--- Page-level text extractions ---
⁂
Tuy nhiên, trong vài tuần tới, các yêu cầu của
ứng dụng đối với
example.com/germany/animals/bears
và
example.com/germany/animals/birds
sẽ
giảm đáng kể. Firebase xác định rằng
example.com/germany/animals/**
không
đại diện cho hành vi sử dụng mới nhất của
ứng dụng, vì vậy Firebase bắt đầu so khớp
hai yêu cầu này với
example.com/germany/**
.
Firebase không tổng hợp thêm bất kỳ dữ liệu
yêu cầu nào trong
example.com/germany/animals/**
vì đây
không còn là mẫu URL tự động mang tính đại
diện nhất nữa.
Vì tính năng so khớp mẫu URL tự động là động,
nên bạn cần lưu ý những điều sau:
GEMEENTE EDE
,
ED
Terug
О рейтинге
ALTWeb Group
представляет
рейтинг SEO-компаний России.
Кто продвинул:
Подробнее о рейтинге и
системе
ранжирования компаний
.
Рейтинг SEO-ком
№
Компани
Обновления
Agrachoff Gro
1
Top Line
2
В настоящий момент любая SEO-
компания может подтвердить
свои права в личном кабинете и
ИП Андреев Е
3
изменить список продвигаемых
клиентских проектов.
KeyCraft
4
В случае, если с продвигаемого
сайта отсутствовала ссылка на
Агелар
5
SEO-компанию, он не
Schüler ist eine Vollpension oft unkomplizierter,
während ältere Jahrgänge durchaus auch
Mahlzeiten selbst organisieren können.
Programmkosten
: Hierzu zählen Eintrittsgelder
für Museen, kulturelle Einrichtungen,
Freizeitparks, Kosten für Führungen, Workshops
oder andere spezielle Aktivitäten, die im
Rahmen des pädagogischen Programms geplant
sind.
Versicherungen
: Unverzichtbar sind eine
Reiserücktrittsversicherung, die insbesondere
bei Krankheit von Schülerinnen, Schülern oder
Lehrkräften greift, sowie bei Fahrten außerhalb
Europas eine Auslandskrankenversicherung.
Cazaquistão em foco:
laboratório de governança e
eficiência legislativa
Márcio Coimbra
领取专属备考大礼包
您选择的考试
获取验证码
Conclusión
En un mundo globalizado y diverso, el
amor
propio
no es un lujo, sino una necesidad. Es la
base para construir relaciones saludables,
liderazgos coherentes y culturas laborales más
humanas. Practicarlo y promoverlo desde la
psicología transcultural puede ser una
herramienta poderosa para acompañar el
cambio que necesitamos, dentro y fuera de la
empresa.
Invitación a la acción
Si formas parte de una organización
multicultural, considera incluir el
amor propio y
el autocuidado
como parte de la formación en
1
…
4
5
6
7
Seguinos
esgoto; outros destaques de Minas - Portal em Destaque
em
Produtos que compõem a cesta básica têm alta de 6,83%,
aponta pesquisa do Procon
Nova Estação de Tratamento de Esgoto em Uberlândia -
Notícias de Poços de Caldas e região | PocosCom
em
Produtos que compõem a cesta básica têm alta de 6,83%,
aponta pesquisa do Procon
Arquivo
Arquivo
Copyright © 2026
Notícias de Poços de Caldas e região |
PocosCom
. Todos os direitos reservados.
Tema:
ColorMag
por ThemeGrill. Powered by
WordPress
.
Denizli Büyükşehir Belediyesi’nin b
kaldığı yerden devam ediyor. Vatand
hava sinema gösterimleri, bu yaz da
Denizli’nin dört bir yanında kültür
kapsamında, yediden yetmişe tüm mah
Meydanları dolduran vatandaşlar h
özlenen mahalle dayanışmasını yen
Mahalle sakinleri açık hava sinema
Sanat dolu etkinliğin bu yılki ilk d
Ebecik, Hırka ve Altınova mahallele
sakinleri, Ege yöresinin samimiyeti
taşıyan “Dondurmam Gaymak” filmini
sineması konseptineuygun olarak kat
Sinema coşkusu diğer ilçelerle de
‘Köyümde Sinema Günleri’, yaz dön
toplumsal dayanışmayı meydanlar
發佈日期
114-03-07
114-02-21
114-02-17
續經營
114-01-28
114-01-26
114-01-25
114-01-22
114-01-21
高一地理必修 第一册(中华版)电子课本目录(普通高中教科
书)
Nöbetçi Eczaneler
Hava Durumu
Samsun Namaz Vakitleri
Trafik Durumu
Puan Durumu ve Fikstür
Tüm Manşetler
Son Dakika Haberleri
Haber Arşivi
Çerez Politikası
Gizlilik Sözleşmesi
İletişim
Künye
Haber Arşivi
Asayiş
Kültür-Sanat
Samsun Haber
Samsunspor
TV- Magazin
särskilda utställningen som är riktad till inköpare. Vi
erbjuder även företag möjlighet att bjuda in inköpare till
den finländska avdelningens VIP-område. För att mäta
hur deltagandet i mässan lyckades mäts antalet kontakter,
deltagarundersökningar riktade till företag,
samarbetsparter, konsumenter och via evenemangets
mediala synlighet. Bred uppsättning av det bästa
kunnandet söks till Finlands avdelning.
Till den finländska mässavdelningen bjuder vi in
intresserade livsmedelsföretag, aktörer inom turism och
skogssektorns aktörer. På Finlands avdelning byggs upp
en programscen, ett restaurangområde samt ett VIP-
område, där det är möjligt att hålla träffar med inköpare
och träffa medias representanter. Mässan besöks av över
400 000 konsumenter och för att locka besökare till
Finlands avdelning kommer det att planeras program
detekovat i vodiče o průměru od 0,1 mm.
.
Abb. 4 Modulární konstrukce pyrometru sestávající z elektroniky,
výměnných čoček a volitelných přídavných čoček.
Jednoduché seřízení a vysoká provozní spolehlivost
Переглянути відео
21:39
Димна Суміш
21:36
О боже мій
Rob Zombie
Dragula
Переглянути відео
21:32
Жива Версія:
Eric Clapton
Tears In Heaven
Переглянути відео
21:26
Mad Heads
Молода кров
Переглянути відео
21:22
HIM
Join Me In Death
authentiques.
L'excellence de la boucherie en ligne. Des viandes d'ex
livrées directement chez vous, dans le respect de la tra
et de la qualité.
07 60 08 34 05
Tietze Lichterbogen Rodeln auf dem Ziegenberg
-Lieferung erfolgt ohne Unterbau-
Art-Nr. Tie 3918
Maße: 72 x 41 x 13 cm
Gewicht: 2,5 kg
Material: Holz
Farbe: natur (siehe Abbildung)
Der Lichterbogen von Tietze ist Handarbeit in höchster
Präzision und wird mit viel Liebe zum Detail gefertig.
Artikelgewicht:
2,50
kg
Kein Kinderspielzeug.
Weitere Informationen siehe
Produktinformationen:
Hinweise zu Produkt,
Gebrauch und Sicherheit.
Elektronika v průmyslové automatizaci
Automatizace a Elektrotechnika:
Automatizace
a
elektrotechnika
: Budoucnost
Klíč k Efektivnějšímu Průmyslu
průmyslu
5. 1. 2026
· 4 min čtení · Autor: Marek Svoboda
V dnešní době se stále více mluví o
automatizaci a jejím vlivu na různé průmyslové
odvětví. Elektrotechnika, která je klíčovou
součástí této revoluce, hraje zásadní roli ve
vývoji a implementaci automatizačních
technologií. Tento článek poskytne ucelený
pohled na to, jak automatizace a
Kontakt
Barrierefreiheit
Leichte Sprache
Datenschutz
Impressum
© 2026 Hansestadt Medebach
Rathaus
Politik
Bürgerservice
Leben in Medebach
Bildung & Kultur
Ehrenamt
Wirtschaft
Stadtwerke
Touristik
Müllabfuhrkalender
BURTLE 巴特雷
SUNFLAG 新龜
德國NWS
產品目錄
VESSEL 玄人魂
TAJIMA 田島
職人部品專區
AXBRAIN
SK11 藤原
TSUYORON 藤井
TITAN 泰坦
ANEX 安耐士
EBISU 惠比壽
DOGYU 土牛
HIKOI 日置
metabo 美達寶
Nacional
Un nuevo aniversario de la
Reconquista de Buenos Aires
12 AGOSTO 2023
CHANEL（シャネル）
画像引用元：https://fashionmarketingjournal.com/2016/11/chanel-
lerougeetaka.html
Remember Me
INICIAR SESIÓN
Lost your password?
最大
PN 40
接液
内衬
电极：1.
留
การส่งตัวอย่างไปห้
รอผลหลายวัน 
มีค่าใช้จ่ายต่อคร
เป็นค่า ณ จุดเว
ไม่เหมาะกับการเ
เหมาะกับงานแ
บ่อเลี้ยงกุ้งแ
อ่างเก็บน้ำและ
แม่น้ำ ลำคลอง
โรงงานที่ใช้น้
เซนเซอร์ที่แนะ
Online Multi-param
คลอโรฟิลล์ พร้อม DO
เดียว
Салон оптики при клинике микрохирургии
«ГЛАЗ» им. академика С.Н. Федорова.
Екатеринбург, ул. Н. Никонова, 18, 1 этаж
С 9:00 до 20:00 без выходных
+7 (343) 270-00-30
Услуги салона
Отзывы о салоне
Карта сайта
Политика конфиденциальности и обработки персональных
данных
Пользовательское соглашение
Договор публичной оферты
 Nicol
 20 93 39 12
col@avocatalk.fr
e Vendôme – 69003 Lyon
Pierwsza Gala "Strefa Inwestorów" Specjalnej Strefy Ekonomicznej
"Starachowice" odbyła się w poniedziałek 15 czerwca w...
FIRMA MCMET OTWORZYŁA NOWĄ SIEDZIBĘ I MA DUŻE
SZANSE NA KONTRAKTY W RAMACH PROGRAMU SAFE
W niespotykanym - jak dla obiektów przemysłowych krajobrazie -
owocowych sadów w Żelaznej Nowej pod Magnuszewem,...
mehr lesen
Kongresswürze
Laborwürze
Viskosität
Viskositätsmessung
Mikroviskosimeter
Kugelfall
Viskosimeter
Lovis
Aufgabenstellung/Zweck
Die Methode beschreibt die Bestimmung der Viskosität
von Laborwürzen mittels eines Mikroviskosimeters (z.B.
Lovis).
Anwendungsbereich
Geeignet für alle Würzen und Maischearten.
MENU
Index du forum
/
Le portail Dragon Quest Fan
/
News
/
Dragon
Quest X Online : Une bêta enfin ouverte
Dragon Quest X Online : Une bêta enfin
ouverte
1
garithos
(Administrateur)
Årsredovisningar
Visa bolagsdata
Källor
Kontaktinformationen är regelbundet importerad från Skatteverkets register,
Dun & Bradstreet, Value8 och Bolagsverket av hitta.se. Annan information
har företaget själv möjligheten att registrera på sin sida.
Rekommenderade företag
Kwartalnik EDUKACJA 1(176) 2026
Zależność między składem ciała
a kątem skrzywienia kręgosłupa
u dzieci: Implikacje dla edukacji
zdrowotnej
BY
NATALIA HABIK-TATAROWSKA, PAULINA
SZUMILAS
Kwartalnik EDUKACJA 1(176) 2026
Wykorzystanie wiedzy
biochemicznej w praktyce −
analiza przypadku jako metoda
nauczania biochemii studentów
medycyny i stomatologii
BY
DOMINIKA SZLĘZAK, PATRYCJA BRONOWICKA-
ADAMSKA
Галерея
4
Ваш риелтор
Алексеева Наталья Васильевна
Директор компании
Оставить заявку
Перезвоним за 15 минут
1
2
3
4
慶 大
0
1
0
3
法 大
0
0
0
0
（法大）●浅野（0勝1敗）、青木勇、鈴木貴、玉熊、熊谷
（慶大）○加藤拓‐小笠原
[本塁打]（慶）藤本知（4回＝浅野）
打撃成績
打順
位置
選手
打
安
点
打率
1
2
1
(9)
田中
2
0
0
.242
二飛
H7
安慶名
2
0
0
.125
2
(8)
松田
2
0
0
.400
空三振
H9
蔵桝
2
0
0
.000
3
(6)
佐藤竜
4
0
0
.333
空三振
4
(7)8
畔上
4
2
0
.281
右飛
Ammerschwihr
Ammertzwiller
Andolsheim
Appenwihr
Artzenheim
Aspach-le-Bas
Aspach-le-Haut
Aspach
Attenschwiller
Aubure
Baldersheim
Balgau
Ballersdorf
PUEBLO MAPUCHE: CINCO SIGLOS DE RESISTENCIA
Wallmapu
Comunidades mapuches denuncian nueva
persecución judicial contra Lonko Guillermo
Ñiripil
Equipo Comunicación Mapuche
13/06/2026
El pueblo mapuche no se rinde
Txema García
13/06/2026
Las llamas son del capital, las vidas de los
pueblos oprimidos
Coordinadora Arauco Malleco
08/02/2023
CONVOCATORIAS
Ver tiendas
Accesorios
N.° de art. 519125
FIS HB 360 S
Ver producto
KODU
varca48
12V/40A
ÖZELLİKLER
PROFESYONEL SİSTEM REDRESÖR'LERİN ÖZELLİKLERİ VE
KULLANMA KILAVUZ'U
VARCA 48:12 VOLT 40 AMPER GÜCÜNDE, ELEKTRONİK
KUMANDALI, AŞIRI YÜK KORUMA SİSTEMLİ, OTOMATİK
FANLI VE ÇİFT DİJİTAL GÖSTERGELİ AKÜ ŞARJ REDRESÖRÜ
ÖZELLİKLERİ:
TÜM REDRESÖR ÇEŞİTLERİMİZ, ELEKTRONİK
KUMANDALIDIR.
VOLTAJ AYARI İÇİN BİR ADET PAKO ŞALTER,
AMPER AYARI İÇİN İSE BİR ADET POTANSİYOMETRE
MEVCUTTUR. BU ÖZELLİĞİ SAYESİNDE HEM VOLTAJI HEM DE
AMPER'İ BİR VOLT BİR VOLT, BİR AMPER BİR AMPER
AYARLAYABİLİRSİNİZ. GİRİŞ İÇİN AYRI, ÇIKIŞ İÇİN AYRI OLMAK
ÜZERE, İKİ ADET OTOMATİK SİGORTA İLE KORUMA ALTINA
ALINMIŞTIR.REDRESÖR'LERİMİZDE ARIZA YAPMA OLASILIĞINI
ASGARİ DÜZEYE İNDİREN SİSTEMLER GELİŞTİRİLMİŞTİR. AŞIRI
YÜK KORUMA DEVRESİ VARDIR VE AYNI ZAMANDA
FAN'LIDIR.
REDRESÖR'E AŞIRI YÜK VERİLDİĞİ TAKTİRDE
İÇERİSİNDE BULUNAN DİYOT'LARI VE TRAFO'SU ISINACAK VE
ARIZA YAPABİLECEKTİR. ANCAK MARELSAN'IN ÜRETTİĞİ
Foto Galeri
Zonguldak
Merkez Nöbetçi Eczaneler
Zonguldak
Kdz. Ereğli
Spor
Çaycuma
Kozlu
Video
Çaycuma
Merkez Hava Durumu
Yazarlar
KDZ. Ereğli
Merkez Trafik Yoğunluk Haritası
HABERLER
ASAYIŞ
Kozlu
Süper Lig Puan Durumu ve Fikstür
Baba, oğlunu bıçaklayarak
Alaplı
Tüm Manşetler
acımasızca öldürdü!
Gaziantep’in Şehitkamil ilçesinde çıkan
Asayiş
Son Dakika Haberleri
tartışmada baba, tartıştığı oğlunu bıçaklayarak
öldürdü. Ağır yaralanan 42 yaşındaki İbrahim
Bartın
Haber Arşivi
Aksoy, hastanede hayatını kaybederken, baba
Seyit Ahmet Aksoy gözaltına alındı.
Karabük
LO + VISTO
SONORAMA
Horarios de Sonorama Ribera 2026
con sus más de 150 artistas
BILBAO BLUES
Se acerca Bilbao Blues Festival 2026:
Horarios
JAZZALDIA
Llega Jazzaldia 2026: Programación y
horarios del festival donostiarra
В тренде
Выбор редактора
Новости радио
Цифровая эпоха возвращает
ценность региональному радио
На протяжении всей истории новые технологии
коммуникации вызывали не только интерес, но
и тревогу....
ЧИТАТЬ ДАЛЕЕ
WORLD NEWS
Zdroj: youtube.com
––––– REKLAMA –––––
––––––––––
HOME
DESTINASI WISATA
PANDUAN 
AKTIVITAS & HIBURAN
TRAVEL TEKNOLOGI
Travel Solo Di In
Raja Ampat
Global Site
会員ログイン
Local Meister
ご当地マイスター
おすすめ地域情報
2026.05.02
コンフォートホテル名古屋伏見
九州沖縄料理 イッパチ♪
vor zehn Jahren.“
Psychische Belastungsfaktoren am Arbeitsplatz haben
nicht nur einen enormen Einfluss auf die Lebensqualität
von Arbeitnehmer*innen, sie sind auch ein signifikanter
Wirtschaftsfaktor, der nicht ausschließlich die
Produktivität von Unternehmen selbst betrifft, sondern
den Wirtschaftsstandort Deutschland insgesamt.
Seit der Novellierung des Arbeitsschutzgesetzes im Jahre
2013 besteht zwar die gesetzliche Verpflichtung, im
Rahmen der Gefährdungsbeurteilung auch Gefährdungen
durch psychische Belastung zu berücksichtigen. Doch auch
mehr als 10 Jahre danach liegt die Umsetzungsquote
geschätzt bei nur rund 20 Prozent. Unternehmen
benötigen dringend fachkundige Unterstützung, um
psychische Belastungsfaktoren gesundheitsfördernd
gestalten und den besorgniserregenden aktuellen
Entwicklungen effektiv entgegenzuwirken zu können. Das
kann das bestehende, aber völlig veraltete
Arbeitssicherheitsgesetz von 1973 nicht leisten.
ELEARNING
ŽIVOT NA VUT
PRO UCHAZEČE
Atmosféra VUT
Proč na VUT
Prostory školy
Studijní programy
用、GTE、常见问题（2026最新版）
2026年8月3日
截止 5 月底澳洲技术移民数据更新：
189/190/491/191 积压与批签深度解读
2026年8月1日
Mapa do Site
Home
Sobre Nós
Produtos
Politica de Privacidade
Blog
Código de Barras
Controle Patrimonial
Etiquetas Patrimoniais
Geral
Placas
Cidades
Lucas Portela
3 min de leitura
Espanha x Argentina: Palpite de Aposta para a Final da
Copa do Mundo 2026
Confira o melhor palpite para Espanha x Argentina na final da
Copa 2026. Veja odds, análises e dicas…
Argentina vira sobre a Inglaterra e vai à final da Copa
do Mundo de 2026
⁂
Beginning with the line that has "skogssektorns aktörer. På" and ending with the line that has "výměnných čoček a", set down the lines above exactly and include no others.

skogssektorns aktörer. På Finlands avdelning byggs upp
en programscen, ett restaurangområde samt ett VIP-
område, där det är möjligt att hålla träffar med inköpare
och träffa medias representanter. Mässan besöks av över
400 000 konsumenter och för att locka besökare till
Finlands avdelning kommer det att planeras program
detekovat i vodiče o průměru od 0,1 mm.
.
Abb. 4 Modulární konstrukce pyrometru sestávající z elektroniky,
výměnných čoček a volitelných přídavných čoček.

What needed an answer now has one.